● EXERCISE AIM:
In the records below, find the line with "Realtek Ethernet Drivers WH"; retype that line and all the following lines through the end, exactly, and add nothing.

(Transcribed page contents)
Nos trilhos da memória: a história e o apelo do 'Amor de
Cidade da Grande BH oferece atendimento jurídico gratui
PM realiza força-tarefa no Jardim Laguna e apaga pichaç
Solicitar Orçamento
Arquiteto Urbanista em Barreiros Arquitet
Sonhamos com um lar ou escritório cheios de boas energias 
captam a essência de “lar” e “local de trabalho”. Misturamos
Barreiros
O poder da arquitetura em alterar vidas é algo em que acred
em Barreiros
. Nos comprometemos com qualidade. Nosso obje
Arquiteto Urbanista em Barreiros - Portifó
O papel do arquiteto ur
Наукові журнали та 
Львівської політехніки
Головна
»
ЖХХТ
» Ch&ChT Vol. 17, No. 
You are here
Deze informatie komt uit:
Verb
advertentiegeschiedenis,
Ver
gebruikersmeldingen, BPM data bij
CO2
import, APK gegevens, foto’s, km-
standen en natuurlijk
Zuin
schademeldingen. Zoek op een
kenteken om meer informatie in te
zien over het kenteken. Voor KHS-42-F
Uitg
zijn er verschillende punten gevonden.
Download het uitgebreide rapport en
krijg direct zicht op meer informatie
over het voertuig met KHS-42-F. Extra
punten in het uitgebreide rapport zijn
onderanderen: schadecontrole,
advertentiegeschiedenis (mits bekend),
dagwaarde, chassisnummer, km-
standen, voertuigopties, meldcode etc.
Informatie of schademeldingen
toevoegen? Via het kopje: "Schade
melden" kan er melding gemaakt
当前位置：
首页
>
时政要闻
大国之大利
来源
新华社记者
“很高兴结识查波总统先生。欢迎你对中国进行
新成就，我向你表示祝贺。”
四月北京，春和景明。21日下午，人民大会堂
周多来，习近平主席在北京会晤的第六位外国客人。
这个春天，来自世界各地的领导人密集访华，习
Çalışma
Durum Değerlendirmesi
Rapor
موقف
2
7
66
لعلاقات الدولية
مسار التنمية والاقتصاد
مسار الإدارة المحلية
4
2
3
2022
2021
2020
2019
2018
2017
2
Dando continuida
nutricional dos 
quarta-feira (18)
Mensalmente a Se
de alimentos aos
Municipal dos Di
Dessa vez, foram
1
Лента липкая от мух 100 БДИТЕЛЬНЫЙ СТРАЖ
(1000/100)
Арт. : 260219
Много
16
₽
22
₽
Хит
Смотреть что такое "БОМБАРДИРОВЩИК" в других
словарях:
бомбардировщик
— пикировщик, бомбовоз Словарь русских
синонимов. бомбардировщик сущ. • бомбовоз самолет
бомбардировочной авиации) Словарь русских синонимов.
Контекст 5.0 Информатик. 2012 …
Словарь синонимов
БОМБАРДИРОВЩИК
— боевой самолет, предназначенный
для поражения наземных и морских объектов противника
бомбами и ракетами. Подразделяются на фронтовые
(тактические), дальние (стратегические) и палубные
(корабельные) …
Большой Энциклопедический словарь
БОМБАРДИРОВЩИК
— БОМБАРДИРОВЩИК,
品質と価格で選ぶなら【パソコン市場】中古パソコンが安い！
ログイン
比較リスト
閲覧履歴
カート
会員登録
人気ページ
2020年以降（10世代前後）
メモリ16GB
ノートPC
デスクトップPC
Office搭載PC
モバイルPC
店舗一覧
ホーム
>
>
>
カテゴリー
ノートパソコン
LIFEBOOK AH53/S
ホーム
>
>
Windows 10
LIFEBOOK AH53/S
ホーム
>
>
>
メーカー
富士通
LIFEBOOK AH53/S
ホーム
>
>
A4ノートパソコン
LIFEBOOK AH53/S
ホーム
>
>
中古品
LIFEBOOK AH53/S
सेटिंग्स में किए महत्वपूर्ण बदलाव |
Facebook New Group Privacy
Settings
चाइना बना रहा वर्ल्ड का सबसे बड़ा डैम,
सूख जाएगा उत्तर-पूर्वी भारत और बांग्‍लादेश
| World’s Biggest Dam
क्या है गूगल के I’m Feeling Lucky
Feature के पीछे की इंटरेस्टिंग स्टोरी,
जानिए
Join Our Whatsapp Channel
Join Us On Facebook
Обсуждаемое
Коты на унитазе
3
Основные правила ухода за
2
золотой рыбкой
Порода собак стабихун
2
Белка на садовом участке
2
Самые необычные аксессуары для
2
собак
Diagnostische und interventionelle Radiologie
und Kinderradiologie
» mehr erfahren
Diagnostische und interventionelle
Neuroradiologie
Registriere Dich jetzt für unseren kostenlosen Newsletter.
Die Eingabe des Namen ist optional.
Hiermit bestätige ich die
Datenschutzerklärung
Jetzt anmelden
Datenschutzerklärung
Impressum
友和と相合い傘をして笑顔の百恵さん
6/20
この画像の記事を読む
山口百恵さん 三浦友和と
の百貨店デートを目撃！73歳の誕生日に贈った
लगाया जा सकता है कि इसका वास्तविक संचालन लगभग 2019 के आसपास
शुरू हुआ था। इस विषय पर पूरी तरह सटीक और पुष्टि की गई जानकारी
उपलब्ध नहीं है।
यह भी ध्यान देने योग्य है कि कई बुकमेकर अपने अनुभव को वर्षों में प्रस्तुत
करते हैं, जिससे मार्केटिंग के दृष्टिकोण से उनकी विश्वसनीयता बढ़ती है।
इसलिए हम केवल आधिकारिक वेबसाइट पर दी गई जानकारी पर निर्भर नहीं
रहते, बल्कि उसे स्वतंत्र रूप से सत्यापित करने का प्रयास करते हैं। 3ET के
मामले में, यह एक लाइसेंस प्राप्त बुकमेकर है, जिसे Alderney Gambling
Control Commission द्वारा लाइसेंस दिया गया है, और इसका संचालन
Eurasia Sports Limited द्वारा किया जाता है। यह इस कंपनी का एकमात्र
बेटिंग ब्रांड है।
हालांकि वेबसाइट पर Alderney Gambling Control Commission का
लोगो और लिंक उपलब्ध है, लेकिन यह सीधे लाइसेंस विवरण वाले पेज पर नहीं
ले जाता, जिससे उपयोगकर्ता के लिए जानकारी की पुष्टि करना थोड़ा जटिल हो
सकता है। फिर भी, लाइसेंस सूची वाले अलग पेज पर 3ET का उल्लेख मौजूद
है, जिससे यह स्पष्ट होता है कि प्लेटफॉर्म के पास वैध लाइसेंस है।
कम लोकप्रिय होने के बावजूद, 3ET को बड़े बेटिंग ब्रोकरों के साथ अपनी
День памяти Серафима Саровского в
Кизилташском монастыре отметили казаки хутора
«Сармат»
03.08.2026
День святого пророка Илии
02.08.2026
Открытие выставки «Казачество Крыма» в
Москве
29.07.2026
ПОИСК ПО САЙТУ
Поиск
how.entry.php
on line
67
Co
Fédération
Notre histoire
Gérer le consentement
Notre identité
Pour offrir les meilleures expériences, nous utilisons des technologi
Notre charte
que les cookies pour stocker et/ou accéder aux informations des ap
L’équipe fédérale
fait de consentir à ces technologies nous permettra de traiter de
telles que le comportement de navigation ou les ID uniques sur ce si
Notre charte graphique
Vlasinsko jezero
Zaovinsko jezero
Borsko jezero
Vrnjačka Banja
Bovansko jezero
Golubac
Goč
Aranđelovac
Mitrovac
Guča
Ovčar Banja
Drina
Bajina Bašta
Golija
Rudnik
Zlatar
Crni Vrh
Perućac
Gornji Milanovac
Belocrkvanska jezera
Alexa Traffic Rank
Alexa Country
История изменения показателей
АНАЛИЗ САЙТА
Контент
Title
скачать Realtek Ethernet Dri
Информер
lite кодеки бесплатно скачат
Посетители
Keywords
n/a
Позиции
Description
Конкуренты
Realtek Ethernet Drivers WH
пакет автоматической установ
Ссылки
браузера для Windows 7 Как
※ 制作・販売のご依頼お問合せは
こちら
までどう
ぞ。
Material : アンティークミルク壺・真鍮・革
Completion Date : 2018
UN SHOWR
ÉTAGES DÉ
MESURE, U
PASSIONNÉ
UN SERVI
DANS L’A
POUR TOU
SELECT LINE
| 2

● ANSWER SPACE:
Realtek Ethernet Drivers WH
пакет автоматической установ
Ссылки
браузера для Windows 7 Как
※ 制作・販売のご依頼お問合せは
こちら
までどう
ぞ。
Material : アンティークミルク壺・真鍮・革
Completion Date : 2018
UN SHOWR
ÉTAGES DÉ
MESURE, U
PASSIONNÉ
UN SERVI
DANS L’A
POUR TOU
SELECT LINE
| 2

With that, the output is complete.